The other function in the class is main(). This is the entry point for execution of the program. The first line that is executed is a log statement that indicates that the program has started:
public static void main(String[] args)
{
log("Program Starting");Next, we initiate an object of the EV3LargeRegulatedMotor class:
EV3LargeRegulatedMotor motor = new EV3LargeRegulatedMotor(MotorPort.A);
This involves creating a variable named motor whose type is EV3LargeRegulatedMotor. This means motor can refer (or store) only an object of the EV3LargeRegulatedMotor class. We create such an object using the keyword new:
new EV3LargeRegulatedMotor(MotorPort.A);
The preceding statement creates such an object. We pass in the argument MotorPort.A, which tells the class that the large motor we want to control is connected to port A of EV3. Now, the variable motor corresponds to a large motor connected to port A and we can use it to control said motor. The first instruction we give it is to set the speed at which it should rotate:
motor.setSpeed(500);
This tells the motor that when it rotates, it should do so at a speed of 500 degrees per second (approximately 1.4 rotations per second). We set the motor spinning with the following statement:
log("Forward motion");
motor.forward();The first line prints a log message informing us that the motor is about to start spinning in the forward direction. The second line instructs the motor to spin at the specified speed in the forward direction. The rotation continues until the motor is instructed to stop.
Just like in the visual programming language, we introduce a small pause/delay for the interval of time we want the motor to rotate. To pause the execution for three seconds, we issue the following command:
Delay.msDelay(3000);
After pausing execution for 3000 milliseconds (three seconds), we instruct the motor to stop:
log("Stopping motor");
motor.stop();Finally, we print a final log to indicate that the program execution is coming to an end:
log("Program Ending");Once the program is complete, we need to compile it (to create a .jar file), deploy (transfer) it to EV3, and execute it. The compilation is done using Gradle (the gradle build command) and you can use scp (SSH) to transfer it to EV3. Finally, you can execute it directly from EV3 (in which case you won't see the logs) or from the shell (terminal) using SSH.
Since the compile-deploy-execute cycle is at the core of programming for EV3 and must be repeated countless times as you develop a robot, it is easier if it is automated. Appendix A, The Make Utility, discusses how to use the make utility to do just that. With a properly configured
Makefile, the entire process can be condensed into a single command: make run.

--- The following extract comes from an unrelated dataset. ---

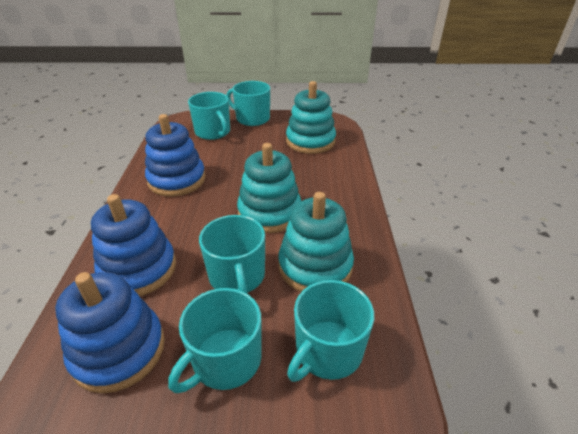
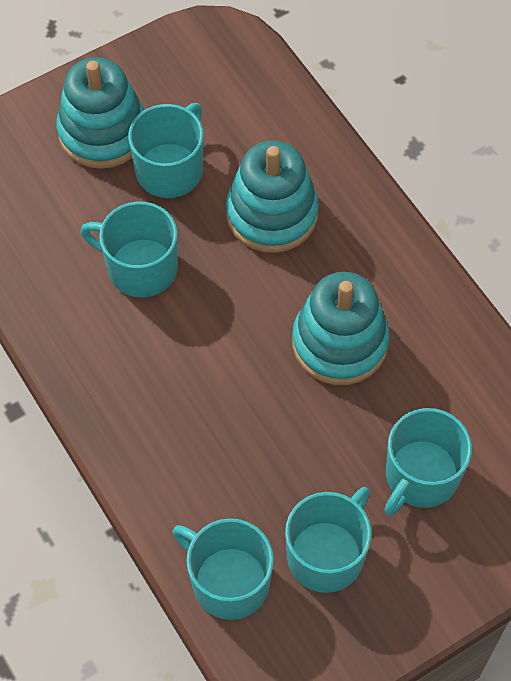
blue stacking toy: [55,272,165,393] [91,194,176,296] [145,114,205,196] = 3 -> none = 0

So far, you learned how to set a motor's speed, instruct it to rotate in the forward direction, and stop it. There are a multitude of other commands associated with a large motor, which provide additional functionality. We will cover most of the important ones in upcoming chapters. The best place to learn about all of the commands associated with an EV3 component is to read through the LeJOS EV3 API documentation at http://www.lejos.org/ev3/docs/.
In the documentation, you can click on the package lejos.hardware.motor and then choose the EV3LargeRegulatedMotor class to learn about all of the methods associated with this class, which you can call to get information from and control a large motor connected to EV3. This documentation is an important resource for anyone programming an EV3 robot using LeJOS.